How valuable is KJ Martin in a trade?
The question, “Should the Rockets trade KJ Martin?” is somewhat irrelevant without the context of what he would net in return. If the Rockets could land Kevin Durant for Martin straight up, that’s the easiest and craziest trade in NBA history, but if all the Rockets receive for Martin is cash considerations, then that’s simply a non-starter.
I wrote about KJ Martin’s trade value in the summer and did so earlier this week (if you’re interested in more details, click this link). In short, I don’t think Martin’s trade value is all that high. A very late first-round pick is the best Rockets could likely do. Some may see that as insulting, but it would be an incredible price to pay. The cost to acquire Christian Wood was the 26th pick. In what world does KJ Martin have greater trade value than Wood?
Martin is a valuable role player on the Rockets, but being a role player on the Rockets is one of the lowest distinctions in the NBA. Even if you believe he should start, most of the Rockets starters wouldn’t start for a contender. That’s not an insult, but an objective reality of where most of their roster is in their careers.
Jalen Green, Jabari Smith Jr., Kevin Porter Jr., Alperen Sengun, and Tari Eason are all exciting young players with potential, but their ability to help a team win now is very limited. They all could carve out a role on a good team, but their trade value is wrapped up in what they can be down the line. This is what makes KJ Martin such a difficult player to gauge in terms of trade value.

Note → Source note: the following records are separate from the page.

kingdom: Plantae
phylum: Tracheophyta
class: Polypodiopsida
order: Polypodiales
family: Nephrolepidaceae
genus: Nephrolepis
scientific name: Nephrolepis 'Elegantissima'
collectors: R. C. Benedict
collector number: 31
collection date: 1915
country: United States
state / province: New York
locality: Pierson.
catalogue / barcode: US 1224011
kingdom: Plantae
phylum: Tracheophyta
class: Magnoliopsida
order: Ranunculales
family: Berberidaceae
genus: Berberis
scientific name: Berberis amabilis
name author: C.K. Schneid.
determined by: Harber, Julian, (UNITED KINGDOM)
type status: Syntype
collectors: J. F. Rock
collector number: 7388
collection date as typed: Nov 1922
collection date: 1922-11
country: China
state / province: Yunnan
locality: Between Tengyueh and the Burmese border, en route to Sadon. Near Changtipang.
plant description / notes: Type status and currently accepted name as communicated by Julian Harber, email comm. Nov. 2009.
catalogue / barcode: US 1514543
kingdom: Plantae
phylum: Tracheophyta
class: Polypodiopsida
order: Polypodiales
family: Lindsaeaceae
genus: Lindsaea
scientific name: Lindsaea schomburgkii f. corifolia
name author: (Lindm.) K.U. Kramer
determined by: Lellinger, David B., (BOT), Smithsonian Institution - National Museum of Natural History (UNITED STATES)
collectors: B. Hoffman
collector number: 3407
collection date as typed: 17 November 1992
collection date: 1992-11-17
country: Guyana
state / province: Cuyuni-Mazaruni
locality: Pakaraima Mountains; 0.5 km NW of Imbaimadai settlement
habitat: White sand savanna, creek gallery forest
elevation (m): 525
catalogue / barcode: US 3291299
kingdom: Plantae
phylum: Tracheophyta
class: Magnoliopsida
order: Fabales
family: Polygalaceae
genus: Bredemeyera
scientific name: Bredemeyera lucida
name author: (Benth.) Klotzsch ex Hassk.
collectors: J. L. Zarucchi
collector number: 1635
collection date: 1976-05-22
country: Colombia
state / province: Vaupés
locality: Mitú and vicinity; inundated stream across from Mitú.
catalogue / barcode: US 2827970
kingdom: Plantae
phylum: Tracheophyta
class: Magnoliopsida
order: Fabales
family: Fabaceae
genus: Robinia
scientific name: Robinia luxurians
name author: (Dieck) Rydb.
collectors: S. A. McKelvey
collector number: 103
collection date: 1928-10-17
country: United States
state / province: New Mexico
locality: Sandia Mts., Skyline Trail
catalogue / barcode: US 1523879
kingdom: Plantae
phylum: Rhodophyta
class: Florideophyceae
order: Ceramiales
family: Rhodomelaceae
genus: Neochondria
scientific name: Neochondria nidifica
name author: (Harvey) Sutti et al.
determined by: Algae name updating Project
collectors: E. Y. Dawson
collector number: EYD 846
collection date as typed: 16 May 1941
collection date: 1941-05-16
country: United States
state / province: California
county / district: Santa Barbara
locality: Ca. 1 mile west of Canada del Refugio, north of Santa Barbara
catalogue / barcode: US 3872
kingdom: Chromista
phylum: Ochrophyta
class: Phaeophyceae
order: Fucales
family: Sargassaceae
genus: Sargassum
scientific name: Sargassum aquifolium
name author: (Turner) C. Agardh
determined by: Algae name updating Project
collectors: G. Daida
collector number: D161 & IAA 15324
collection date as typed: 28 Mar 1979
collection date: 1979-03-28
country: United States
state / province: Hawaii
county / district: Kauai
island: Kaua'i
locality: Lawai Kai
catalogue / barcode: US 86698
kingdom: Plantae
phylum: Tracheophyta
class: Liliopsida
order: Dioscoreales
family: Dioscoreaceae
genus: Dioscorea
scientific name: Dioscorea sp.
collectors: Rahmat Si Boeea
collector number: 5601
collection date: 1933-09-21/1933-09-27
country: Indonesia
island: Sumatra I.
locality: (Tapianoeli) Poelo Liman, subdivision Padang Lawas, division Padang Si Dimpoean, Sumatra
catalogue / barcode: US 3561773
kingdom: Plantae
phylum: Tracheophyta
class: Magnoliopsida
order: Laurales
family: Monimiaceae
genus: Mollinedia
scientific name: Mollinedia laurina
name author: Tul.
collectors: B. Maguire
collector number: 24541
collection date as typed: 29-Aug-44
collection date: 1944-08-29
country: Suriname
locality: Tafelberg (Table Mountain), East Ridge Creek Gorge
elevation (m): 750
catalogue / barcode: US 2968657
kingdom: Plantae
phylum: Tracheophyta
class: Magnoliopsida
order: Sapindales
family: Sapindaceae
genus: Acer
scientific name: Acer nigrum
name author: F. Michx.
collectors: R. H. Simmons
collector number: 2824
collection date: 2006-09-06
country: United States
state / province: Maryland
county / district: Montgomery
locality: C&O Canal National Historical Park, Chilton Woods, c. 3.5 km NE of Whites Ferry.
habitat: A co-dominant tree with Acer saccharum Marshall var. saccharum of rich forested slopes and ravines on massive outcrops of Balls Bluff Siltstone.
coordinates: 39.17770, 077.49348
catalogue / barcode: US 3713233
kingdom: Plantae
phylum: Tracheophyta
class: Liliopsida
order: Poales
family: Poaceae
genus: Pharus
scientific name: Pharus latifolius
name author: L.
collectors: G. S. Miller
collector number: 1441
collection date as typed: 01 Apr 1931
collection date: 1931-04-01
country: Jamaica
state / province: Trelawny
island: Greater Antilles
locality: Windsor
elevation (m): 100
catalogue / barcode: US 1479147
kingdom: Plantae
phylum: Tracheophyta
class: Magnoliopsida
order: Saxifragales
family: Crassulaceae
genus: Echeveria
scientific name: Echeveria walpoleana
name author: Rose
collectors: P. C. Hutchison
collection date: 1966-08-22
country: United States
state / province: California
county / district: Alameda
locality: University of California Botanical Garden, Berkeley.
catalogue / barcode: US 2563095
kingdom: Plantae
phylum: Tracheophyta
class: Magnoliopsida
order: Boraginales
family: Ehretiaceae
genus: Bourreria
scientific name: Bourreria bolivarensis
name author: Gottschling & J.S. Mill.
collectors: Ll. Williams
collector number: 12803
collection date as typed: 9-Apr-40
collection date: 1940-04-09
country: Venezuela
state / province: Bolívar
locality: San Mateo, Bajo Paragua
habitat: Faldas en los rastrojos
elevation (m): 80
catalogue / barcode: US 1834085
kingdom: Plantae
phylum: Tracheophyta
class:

Currently, Martin has a few excellent traits but offers very little outside of cutting, running in transition, and occasionally operating as a roll man. His defense, outside of highlight reel blocks, is still questionably reliable, and his dribbling, floor spacing, and passing are serviceable enough but aren’t special.
One of the reasons Rockets fans love Martin is because of his scoring efficiency, but the way he gets there raises questions about his actual value. Cuts and roll man possessions are two of the highest-efficiency lowest-frequency plays in basketball. Transition possessions occur at a much higher frequency and are similarly very efficient, but being on the receiving end of transition possessions is far less valuable than being the originator.
Martin’s greatest strength is also his greatest flaw. He doesn’t create, he finishes. Doing so will boost your scoring efficiency, but the true value is in creating those opportunities. This isn’t to say that Martin’s cutting isn’t a tangible strength, but it’s the reality that cutting and finishing is the easy part of the possession.